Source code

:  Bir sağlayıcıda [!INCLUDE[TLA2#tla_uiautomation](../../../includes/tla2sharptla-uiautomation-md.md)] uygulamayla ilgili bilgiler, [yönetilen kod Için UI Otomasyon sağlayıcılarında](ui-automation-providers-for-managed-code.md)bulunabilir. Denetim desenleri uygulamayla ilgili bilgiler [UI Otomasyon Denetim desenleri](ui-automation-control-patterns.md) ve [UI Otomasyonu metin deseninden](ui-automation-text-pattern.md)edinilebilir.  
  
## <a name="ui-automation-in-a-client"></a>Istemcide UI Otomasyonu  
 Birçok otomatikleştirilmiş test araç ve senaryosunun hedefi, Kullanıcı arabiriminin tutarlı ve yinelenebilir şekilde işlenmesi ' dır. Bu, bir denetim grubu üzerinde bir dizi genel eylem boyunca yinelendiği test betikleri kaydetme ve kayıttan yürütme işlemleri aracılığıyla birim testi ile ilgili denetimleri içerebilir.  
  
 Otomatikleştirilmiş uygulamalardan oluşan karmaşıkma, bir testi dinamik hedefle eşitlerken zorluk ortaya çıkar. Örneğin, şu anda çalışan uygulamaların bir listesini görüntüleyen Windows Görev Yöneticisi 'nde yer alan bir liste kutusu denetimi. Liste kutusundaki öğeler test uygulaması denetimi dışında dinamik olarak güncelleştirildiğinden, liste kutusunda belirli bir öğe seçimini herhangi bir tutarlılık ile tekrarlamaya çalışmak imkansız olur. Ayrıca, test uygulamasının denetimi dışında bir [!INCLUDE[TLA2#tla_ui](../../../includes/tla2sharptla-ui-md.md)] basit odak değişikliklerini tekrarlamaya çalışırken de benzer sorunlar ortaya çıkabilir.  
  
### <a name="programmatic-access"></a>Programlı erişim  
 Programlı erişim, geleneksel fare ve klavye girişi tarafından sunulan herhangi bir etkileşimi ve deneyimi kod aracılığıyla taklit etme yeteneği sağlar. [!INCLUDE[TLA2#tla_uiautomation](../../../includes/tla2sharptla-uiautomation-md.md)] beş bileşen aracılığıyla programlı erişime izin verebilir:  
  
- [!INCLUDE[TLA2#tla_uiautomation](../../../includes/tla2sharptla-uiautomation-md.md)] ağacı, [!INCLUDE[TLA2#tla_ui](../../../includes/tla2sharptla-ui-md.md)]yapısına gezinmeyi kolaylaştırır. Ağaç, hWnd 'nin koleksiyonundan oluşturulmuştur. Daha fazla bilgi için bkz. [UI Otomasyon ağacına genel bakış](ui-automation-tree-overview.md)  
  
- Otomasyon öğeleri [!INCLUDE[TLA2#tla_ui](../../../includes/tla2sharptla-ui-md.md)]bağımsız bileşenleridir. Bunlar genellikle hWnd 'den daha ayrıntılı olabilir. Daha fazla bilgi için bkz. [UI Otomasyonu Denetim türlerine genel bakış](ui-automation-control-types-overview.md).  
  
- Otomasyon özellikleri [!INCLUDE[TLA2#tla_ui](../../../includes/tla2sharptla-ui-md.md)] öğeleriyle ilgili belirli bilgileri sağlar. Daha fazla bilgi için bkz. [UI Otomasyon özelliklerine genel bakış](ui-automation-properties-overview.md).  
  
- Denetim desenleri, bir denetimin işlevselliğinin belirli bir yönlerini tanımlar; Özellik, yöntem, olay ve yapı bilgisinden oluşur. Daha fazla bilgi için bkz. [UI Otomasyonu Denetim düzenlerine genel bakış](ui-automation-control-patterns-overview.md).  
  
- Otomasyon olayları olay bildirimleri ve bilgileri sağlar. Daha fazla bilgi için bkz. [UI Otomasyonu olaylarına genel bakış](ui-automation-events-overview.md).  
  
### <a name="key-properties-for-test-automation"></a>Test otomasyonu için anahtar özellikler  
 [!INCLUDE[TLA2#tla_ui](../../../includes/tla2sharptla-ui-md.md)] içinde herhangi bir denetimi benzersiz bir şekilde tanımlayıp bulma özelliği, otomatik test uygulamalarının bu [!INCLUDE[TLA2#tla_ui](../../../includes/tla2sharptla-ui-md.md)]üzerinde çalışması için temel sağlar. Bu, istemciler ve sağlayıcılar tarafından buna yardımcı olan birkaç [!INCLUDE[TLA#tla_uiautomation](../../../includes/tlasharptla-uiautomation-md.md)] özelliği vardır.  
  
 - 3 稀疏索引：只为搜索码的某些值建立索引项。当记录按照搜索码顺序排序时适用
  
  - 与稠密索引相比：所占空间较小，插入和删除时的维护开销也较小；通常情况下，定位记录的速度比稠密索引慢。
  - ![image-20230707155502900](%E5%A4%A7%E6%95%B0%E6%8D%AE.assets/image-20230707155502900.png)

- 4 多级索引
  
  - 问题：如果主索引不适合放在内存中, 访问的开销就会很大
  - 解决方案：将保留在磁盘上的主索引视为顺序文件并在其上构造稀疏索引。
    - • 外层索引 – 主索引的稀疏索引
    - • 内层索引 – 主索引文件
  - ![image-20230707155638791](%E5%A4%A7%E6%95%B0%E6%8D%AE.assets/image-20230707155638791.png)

____________

» Exercise objective: Every line above that has the string "name" needs to be copied.

» Reply to the task:
## <a name="ui-automation-in-a-client"></a>Istemcide UI Otomasyonu  
### <a name="programmatic-access"></a>Programlı erişim  
### <a name="key-properties-for-test-automation"></a>Test otomasyonu için anahtar özellikler  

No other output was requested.